JAKARTA – Menteri Koordinator Bidang Perekonomian Airlangga Hartarto begitu percaya diri saat mengumumkan rencana kenaikan Pajak Pertambahan Nilai (PPN) 12 persen mulai 2025. Padahal, beban baru ini berpotensi menambah jumlah warga miskin lebih dari sejuta orang.
Menko Airlangga berdalih, masyarakat Indonesia sudah menjatuhkan pilihan, yaitu keberlanjutan. “Kalau berkelanjutan, berbagai program yang dicanangkan pemerintah akan dilanjutkan, termasuk kebijakan (kenaikan) PPN (12 persen),” ujarnya.
PPN ini, singkatnya, pajak yang ditambahkan dan dipungut atas suatu transaksi barang atau jasa. Kenaikan PPN menjadi 12 persen merupakan salah satu rencana penyesuaian pajak yang diatur dalam Undang-Undang Nomor 7 Tahun 2021 tentang Harmonisasi Peraturan Perpajakan (UU HPP).
Satu hal yang tak terelakkan dari kenaikan tarif PPN adalah bertambahnya harga barang atau jasa yang harus ditebus. Boleh jadi harga barang atau jasa yang ditawarkan tetap. Tapi, mengingat ada tambahan pajak 12 persen -tahun ini sudah naik jadi 11 persen-, berarti masyarakat harus merogoh kocek lebih dalam untuk mendapatkan suatu barang atau jasa.
Laju kenaikan harga barang inilah yang mendorong inflasi. Nilai uang jadi lebih rendah, karena harga barang yang mesti ditebus bernilai lebih mahal. Selanjutnya mudah ditebak: kenaikan inflasi akan mendongkrak garis kemiskinan atau batas minimum kemampuan belanja masyarakat antara masuk kategori miskin atau tidak. Jika kemampuannya ada di bawah garis kemiskinan, statusnya sebagai orang miskin. Begitu sebaliknya.
Pada Maret 2023 misalnya, Badan Pusat Statistik (BPS) menetapkan garis kemiskinan Rp550.458. Pada periode itu, ada sekitar 25,9 juta orang yang kemampuan belanja per bulannya ada di bawah angka garis kemiskinan tersebut. Stempel sebagai orang miskin pun serta-merta ditasbihkan.
Pola pada “Gambar 1” dengan jelas memperlihatkan, setiap ada kenaikan inflasi, konsumsi rumah tangga langsung melemah. Keduanya bergerak berlawanan.

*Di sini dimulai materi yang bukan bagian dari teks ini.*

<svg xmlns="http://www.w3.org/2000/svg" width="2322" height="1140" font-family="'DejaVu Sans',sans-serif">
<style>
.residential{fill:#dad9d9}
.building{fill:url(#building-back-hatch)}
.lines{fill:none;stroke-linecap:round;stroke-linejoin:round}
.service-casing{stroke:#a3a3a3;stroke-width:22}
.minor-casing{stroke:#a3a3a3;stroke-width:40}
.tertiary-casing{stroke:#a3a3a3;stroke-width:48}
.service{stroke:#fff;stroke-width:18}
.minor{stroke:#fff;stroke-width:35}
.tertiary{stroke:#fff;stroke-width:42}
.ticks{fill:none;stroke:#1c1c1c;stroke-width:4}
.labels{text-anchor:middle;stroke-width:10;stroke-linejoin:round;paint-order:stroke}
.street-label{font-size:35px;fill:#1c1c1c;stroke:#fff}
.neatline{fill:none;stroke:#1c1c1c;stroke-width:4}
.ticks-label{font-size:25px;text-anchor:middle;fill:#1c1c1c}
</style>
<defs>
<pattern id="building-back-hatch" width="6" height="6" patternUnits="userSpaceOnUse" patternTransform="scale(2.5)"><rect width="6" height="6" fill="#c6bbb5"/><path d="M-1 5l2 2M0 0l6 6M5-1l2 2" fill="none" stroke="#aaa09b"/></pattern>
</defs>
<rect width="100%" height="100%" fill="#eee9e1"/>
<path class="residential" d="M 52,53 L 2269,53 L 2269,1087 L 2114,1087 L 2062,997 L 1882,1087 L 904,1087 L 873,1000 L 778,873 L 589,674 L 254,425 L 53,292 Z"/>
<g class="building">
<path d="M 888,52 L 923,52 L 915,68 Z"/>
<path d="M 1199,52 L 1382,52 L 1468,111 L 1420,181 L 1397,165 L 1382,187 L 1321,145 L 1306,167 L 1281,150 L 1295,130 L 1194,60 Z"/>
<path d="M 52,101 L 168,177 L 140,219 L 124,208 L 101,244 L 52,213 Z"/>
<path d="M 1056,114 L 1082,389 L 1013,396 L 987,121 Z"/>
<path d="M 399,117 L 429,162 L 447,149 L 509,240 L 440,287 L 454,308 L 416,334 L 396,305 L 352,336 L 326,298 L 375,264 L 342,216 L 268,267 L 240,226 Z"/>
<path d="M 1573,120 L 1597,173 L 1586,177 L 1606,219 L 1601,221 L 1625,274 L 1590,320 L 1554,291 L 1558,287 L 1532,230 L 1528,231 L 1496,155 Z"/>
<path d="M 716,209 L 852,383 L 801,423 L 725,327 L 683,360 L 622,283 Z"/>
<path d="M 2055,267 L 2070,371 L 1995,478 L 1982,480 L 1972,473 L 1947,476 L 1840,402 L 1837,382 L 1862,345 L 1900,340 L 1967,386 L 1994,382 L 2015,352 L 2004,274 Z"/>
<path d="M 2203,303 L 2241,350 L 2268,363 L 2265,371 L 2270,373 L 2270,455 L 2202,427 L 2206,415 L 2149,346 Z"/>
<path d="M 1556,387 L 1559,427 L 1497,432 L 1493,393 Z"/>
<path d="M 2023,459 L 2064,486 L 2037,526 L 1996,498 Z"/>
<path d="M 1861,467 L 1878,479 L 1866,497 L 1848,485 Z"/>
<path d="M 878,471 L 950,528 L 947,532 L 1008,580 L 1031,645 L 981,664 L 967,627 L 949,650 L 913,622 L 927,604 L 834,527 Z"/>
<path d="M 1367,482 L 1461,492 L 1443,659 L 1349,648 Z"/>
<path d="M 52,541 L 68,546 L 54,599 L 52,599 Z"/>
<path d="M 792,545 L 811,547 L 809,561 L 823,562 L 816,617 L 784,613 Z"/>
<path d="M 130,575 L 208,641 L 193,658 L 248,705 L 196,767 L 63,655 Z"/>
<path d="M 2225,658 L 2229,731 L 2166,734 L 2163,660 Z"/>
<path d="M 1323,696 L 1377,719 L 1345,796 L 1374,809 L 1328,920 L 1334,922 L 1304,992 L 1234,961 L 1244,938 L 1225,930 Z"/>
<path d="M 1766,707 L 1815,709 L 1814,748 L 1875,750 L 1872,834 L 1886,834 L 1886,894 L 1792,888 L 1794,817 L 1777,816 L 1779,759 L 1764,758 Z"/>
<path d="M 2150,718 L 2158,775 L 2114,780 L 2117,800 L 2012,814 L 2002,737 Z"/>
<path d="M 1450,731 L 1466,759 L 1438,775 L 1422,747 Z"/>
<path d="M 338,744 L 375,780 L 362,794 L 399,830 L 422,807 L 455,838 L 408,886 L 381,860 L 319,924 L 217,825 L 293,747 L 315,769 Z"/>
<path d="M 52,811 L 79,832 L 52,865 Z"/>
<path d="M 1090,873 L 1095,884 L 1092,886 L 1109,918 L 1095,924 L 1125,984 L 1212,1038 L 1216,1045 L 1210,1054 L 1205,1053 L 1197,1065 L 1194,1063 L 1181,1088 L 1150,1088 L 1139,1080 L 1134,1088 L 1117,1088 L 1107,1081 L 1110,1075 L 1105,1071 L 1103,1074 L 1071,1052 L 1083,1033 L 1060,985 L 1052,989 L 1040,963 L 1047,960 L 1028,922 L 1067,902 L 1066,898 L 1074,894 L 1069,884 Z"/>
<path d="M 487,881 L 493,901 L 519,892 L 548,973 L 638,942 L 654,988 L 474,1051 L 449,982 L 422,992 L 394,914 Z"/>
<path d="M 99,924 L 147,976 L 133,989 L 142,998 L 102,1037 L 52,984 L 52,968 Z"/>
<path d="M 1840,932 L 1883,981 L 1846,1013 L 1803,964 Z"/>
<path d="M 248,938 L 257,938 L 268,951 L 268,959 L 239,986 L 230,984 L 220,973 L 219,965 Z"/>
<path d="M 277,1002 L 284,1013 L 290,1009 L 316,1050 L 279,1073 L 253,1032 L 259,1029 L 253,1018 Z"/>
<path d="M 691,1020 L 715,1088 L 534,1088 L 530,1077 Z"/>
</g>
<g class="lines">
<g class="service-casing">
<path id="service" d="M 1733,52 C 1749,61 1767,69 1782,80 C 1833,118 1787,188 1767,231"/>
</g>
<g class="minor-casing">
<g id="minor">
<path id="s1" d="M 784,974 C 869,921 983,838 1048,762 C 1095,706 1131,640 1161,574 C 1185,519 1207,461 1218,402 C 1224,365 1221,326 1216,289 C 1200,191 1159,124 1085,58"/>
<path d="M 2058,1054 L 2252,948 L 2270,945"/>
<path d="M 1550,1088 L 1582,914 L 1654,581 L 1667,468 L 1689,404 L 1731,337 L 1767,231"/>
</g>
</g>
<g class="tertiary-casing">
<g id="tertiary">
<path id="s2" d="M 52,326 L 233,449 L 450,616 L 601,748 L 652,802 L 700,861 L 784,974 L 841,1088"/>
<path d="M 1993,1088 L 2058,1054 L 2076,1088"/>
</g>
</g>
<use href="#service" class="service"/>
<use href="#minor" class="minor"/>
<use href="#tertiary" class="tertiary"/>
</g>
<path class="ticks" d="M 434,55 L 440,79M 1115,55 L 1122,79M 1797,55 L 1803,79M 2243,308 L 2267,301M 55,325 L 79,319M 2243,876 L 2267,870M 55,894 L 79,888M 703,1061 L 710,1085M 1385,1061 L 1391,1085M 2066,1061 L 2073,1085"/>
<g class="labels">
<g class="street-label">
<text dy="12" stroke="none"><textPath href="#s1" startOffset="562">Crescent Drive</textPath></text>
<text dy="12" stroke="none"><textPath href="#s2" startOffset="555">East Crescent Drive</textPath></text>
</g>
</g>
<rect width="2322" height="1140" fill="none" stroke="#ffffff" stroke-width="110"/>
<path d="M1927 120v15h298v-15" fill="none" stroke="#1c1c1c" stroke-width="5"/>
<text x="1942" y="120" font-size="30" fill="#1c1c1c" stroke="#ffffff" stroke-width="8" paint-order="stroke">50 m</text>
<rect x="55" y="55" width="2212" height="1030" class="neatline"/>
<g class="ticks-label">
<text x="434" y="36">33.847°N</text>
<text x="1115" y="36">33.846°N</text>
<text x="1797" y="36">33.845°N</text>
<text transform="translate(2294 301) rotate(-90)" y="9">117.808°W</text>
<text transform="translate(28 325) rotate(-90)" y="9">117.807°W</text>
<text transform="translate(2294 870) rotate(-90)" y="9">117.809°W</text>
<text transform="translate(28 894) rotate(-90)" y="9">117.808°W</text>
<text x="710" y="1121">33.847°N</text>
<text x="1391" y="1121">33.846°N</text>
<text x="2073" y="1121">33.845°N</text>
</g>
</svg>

Ini mengindikasikan bahwa pengeluaran masyarakat sangat sensitif terhadap kenaikan harga barang, termasuk akibat kenaikan pajak seperti PPN.
Sementara “Gambar 2” menunjukkan irama kenaikan inflasi dengan perubahan garis kemiskinan yang selaras. Tapi pertumbuhan garis kemiskinan selalu lebih tinggi dibandingkan inflasi. Dalam 20 tahun terakhir (2004-2023) misalnya, setiap kenaikan inflasi 1 persen akan mendorong pertumbuhan garis kemiskinan rata-rata 1,8 persen.

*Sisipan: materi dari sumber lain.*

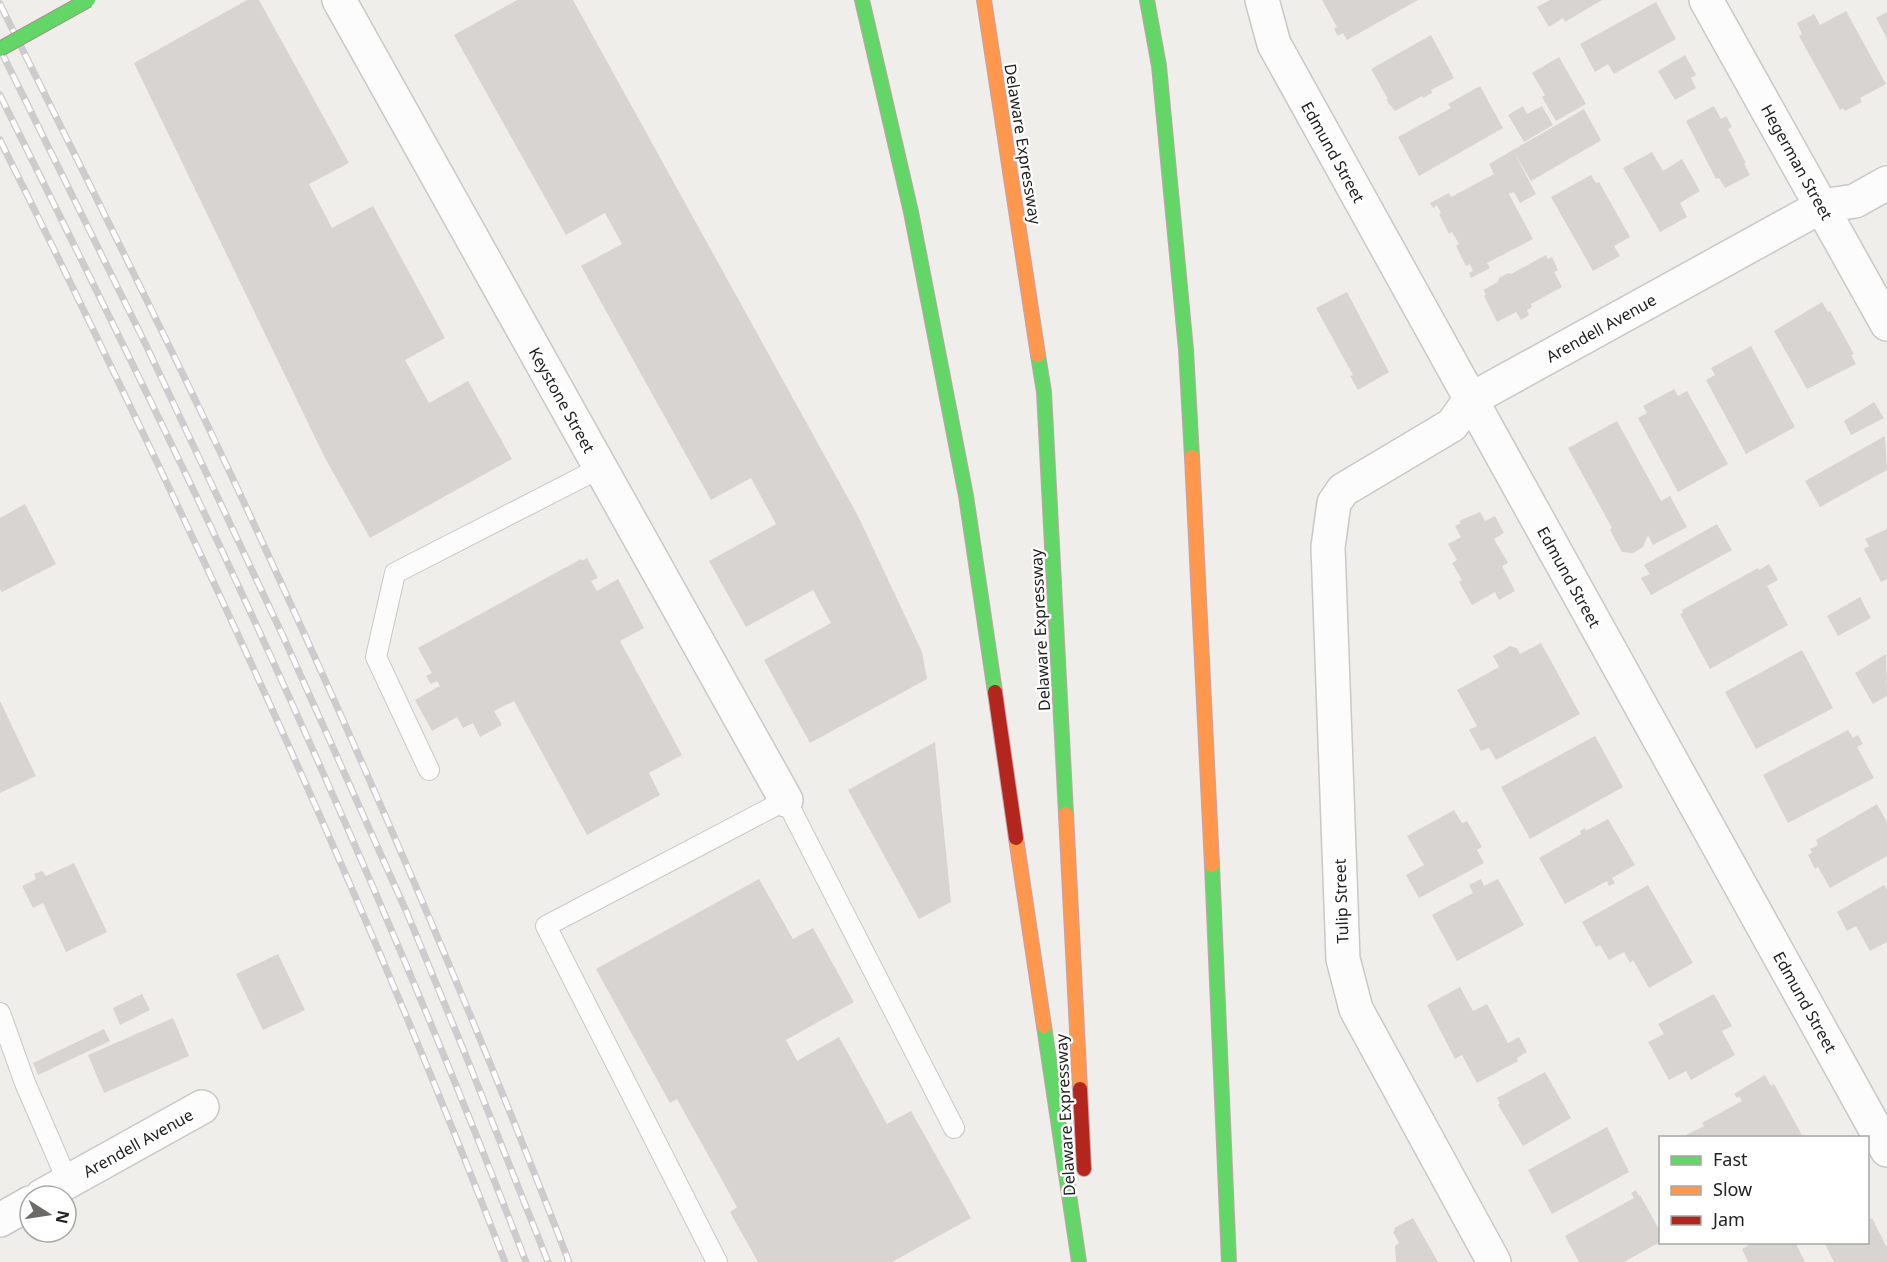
<svg xmlns="http://www.w3.org/2000/svg" width="1887" height="1262" viewBox="0 0 1887 1262" font-family="'Noto Sans',sans-serif">
<style>
.building{fill:#d7d4d2}
.lines{fill:none;stroke-linecap:round;stroke-linejoin:round}
.lane-casing{stroke:#c9c8c7;stroke-width:22}
.street-casing{stroke:#c9c8c7;stroke-width:36}
.fast-casing{stroke:#c5a2ac;stroke-width:16}
.slow-casing{stroke:#c5a2ac;stroke-width:16}
.jam-casing{stroke:#c5a2ac;stroke-width:16}
.lane{stroke:#fdfcfc;stroke-width:20}
.street{stroke:#fdfcfc;stroke-width:33}
.fast{stroke:#63d668;stroke-width:14}
.slow{stroke:#ff974d;stroke-width:14}
.jam{stroke:#b3261e;stroke-width:14}
.rail-casing{stroke:#ccc;stroke-width:7}
.rail{stroke:#fff;stroke-width:4.5;stroke-dasharray:14;stroke-linecap:butt}
.fast-bridge-casing{stroke:#999a82;stroke-width:16;stroke-linecap:butt}
.fast-bridge{stroke:#63d668;stroke-width:14}
.labels{text-anchor:middle;stroke-width:4.5;stroke-linejoin:round;paint-order:stroke}
.street-label{font-size:16px;fill:#222;stroke:#fff}
</style>
<rect width="100%" height="100%" fill="#f0eeeb"/>
<path class="building" d="M247 0H259L349 163 309 184 332 228 373 206 445 338 405 360 429 403 468 381 512 459 370 538 325 458 134 63Z
M517 0H573L858 516 922 652 927 679 810 743 764 660 831 623 813 590 746 627 709 561 776 524 751 478 711 500 581 266 622 244 605 213 566 235 454 35Z
M1322 0H1418L1347 40 1343 33 1338 36 1334 29 1337 27Z
M1550 0H1602L1565 22 1563 18 1549 27 1537 7Z
M1656 2 1676 39 1614 74 1608 64 1595 72 1580 44Z
M1846 11 1886 84 1860 98 1862 102 1845 111 1843 108 1840 110 1799 36 1802 34 1797 23 1814 14 1820 25Z
M1887 12V38L1876 18Z
M1431 35 1454 78 1431 90 1432 93 1423 98 1422 96 1395 111 1386 100 1388 99 1371 69Z
M1685 55 1696 75 1691 78 1696 88 1675 100 1658 71Z
M1559 57 1586 104 1556 121 1542 97 1545 95 1532 73Z
M1480 86 1503 128 1419 176 1398 137 1451 108 1448 104Z
M1523 106 1527 114 1542 106 1553 125 1524 142 1508 115Z
M1714 106 1721 119 1726 116 1732 127 1728 129 1746 163 1744 164 1750 175 1725 188 1719 178 1716 179 1686 121Z
M1584 109 1601 140 1600 141 1531 181 1515 154 1536 194 1520 203 1514 192 1509 194 1533 239 1487 263 1490 268 1471 278 1469 273 1473 271 1470 264 1466 266 1456 246 1459 244 1452 232 1449 234 1439 214 1441 213 1437 205 1433 208 1430 203 1449 193 1451 197 1494 174 1489 164Z
M1652 152 1663 171 1682 159 1700 191 1680 203 1687 217 1660 232 1623 168Z
M1591 175 1596 183 1599 182 1630 237 1614 246 1620 256 1593 271 1551 197Z
M1546 255 1548 259 1552 257 1558 270 1554 272 1562 287 1531 304 1532 307 1527 310 1529 315 1521 320 1516 312 1497 322 1484 296 1486 294 1483 290 1498 282 1499 278 1508 273 1511 274Z
M1347 292 1389 372 1358 390 1350 376 1353 375 1316 308Z
M1822 302 1828 312 1830 311 1854 354 1851 355 1856 364 1807 389 1774 331Z
M1751 346 1795 427 1746 454 1706 380 1715 375 1711 368Z
M1674 389 1678 396 1687 391 1728 464 1678 492 1638 418 1647 413 1643 406Z
M1874 402 1884 418 1851 435 1844 421Z
M1617 421 1661 501 1670 496 1687 527 1653 545 1648 535 1643 547 1633 553 1622 552 1610 530 1612 528 1568 448Z
M1885 436 1887 470 1820 507 1805 481Z
M25 504 56 564 2 592 0 589V518Z
M1480 512 1485 521 1495 516 1504 533 1494 539 1508 563 1502 566 1515 591 1499 600 1495 592 1472 605 1459 582 1462 580 1452 563 1457 560 1448 544 1461 537 1455 526 1461 523 1459 521Z
M1717 524 1732 550 1651 595 1641 578 1650 574 1644 565Z
M1887 529V579L1881 582 1864 549 1869 546 1865 539Z
M587 558 598 578 591 581 597 591 618 579 644 628 620 641 682 755 649 773 660 795 587 835 514 701 494 711 502 725 480 737 473 723 463 728 457 717 432 731 415 700 440 686 437 681 431 684 426 676 432 673 418 648 581 559 582 561Z
M1769 564 1778 580 1767 586 1788 625 1710 669 1680 614 1683 613 1682 610 1758 568 1759 570Z
M1860 597 1871 618 1838 636 1827 616Z
M1541 643 1580 714 1496 760 1489 748 1481 751 1469 730 1477 726 1457 690 1499 667 1493 656 1510 646 1517 648 1520 654Z
M1802 650 1833 708 1756 749 1725 692Z
M1886 654 1887 696 1873 704 1855 673Z
M0 701 36 776 0 793Z
M1848 730 1853 738 1858 735 1863 744 1857 747 1874 778 1788 823 1763 775Z
M1595 736 1623 787 1530 839 1501 787Z
M935 742 951 902 919 919 848 790Z
M1877 804 1887 822V856L1830 888 1818 867 1815 869 1808 855 1812 853 1810 849 1818 845 1816 840Z
M1454 810 1462 823 1467 821 1482 847 1477 850 1484 863 1419 898 1406 875 1424 865 1407 836Z
M1608 819 1635 865 1612 878 1615 883 1609 886 1607 881 1565 904 1539 858 1581 834 1580 831 1585 828 1586 831Z
M74 863 107 932 66 952 43 903 33 908 22 886 36 879 34 874 42 871 46 876Z
M759 879 793 939 813 928 854 1002 786 1040 797 1061 839 1037 887 1124 911 1111 971 1218 892 1262H758L730 1212 737 1207 677 1099 670 1103 596 969Z
M1481 879 1484 886 1498 879 1524 925 1457 961 1432 915 1473 893 1469 885Z
M1648 885 1693 963 1649 988 1633 960 1630 963 1624 952 1609 960 1600 945 1596 947 1582 922Z
M1884 885 1887 889V942L1870 951 1856 926 1847 931 1837 912Z
M278 954 305 1010 263 1030 236 974Z
M1460 987 1473 1011 1487 1004 1508 1043 1519 1037 1527 1052 1517 1058 1518 1061 1477 1083 1462 1055 1455 1059 1427 1005Z
M142 994 150 1010 120 1025 113 1008Z
M1714 994 1732 1026 1722 1031 1735 1055 1691 1080 1686 1071 1669 1080 1648 1042 1664 1034 1658 1024Z
M173 1018 189 1056 104 1093 88 1055Z
M104 1029 110 1041 38 1075 33 1063Z
M1545 1072 1571 1118 1523 1146 1498 1105 1500 1103 1497 1098Z
M1765 1075 1771 1086 1774 1084 1803 1137H1687L1686 1135 1704 1126 1702 1123 1742 1101 1739 1096 1737 1098 1734 1094Z
M1607 1127 1629 1172 1552 1214 1528 1170Z
M1636 1190 1639 1196 1640 1195 1660 1231V1242L1624 1262H1579L1565 1236 1634 1198 1631 1193Z
M1413 1218 1438 1262H1396L1395 1246 1399 1243 1393 1232 1395 1230 1394 1228Z
M1872 1218 1887 1248V1262H1834L1824 1242H1868V1220Z
M1754 1242H1795L1805 1262H1748L1742 1249Z"/>
<g class="lines">
<g class="lane-casing">
<path id="lane" d="M429 770 376 657 395 573 600 468
M0 1013 25 1083 68 1182
M717 1262 546 926 786 800 954 1128"/>
</g>
<g class="street-casing">
<path id="street" d="M339 0 786 800
M1262 0 1274 44 1887 1150
M1706 0 1887 324
M42 1196 202 1107
M0 1220 30 1203
M1494 1262 1356 1009 1343 959 1328 547 1334 503 1343 490 1452 425 1470 400 1822 206 1855 201 1887 183"/>
</g>
<g class="fast-casing">
<path id="fast" d="M862 0 911 212 966 496 995 692
M1147 0 1159 66 1186 350 1192 457
M1038 355 1044 392 1066 814
M1212 865 1229 1262
M1044 1026 1079 1262"/>
</g>
<g class="slow-casing">
<path id="slow" d="M984 0 1038 355
M1192 457 1212 865
M1066 814 1080 1089
M1016 838 1044 1026"/>
</g>
<g class="jam-casing">
<path id="jam" d="M995 692 1016 838
M1080 1089 1084 1169"/>
</g>
<use href="#lane" class="lane"/>
<use href="#street" class="street"/>
<use href="#fast" class="fast"/>
<use href="#slow" class="slow"/>
<use href="#jam" class="jam"/>
<g class="rail-casing">
<path id="rail" d="M0 4C83 172 168 339 247 509 362 757 471 1007 569 1262
M0 49 145 343 283 636 407 913 464 1051 548 1262
M0 95C70 237 141 379 209 523 323 766 430 1012 526 1262
M0 140C182 507 358 879 505 1262"/>
</g>
<use href="#rail" class="rail"/>
<g class="fast-bridge-casing">
<path id="fast-bridge" d="M0 49 88 0"/>
</g>
<use href="#fast-bridge" class="fast-bridge"/>
</g>
<g class="labels">
<g class="street-label">
<text transform="translate(1023 144) rotate(81)" y="6">Delaware Expressway</text>
<text transform="translate(1333 152) rotate(61)" y="6">Edmund Street</text>
<text transform="translate(1797 162) rotate(61)" y="6">Hegerman Street</text>
<text transform="translate(1601 328) rotate(-29)" y="6">Arendell Avenue</text>
<text transform="translate(562 400) rotate(61)" y="6">Keystone Street</text>
<text transform="translate(1569 577) rotate(61)" y="6">Edmund Street</text>
<text transform="translate(1040 630) rotate(-93)" y="6">Delaware Expressway</text>
<text transform="translate(1341 901) rotate(-92)" y="6">Tulip Street</text>
<text transform="translate(1805 1002) rotate(61)" y="6">Edmund Street</text>
<text transform="translate(1065 1115) rotate(-93)" y="6">Delaware Expressway</text>
<text transform="translate(138 1143) rotate(-29)" y="6">Arendell Avenue</text>
</g>
</g>
<rect x="1659" y="1136" width="210" height="108" fill="#ffffff" stroke="#a7a7a7" stroke-width="1.5"/>
<rect x="1671" y="1156" width="30" height="9" fill="#63d668" stroke="#a7a7a7" stroke-width="1.5"/>
<text x="1713" y="1166" font-size="18" fill="#222222">Fast</text>
<rect x="1671" y="1186" width="30" height="9" fill="#ff974d" stroke="#a7a7a7" stroke-width="1.5"/>
<text x="1713" y="1196" font-size="18" fill="#222222">Slow</text>
<rect x="1671" y="1216" width="30" height="9" fill="#b3261e" stroke="#a7a7a7" stroke-width="1.5"/>
<text x="1713" y="1226" font-size="18" fill="#222222">Jam</text>
<g transform="translate(48 1214) rotate(102)"><circle r="28" fill="#ffffff" stroke="#a7a7a7" stroke-width="1.5"/>
<path d="M0-4.5L10 22L0 15L-10 22Z" fill="#6a6968"/>
<text y="-9" font-size="16" font-weight="bold" text-anchor="middle" fill="#222222">N</text>
</g>
</svg>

Dari sinilah tanda-tanda bencana itu muncul. Dengan asumsi pendapatan atau pengeluaran masyarakat tetap, jumlah orang yang jatuh miskin akan bertambah.
Dari hasil simulasi sederhana, dengan asumsi setiap kenaikan inflasi 1 persen kemudian mendorong peningkatan garis kemiskinan 1,8 persen, maka jumlah orang miskin berpotensi naik atau bertambah sekitar 1,4 juta orang. Rinciannya, 910 ribu ada di perkotaan, dan 470 ribu di perdesaan, seperti tampak pada “Tabel 1”.
Asumsi dalam simulasi tersebut mengibaratkan pendapatan masyarakat tidak mengalami perubahan alias tidak naik, pun tidak turun. Seiring dengan bergeraknya garis kemiskinan yang lebih tinggi 1,8 persen dari Rp505.469 (Maret 2022 sebagai tahun dasar) misalnya, maka sekitar 1,4 juta orang berpotensi terseret masuk ke dalam kelompok orang miskin.
Sebagian besar yang terdampak adalah masyarakat perkotaan. Selain jumlah penduduknya lebih banyak, barang terkena PPN yang dikonsumsi juga lebih banyak di wilayah tersebut.
Apa boleh buat, menurut Menko Airlangga, masyarakat sudah merestui keberlanjutan, yang bermakna: persetujuan kenaikan tarif pajak.